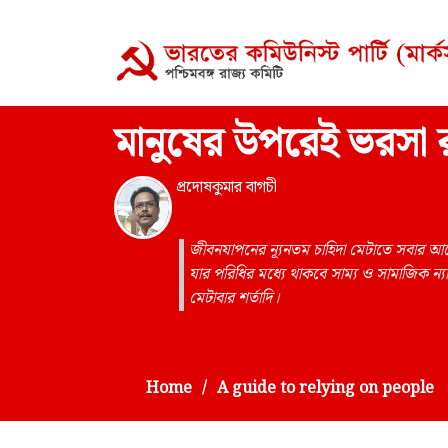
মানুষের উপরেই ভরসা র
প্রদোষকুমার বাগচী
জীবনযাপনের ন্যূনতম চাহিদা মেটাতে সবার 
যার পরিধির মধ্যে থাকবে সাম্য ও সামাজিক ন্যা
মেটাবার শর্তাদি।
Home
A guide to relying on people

= = = =

Task brief – Please copy exactly, and only, the lines from the line containing "জীবনযাপনের ন্যূনতম চাহিদা মেটাতে সবার" through the last line of the records, with both ends included.

Response box –
জীবনযাপনের ন্যূনতম চাহিদা মেটাতে সবার 
যার পরিধির মধ্যে থাকবে সাম্য ও সামাজিক ন্যা
মেটাবার শর্তাদি।
Home
A guide to relying on people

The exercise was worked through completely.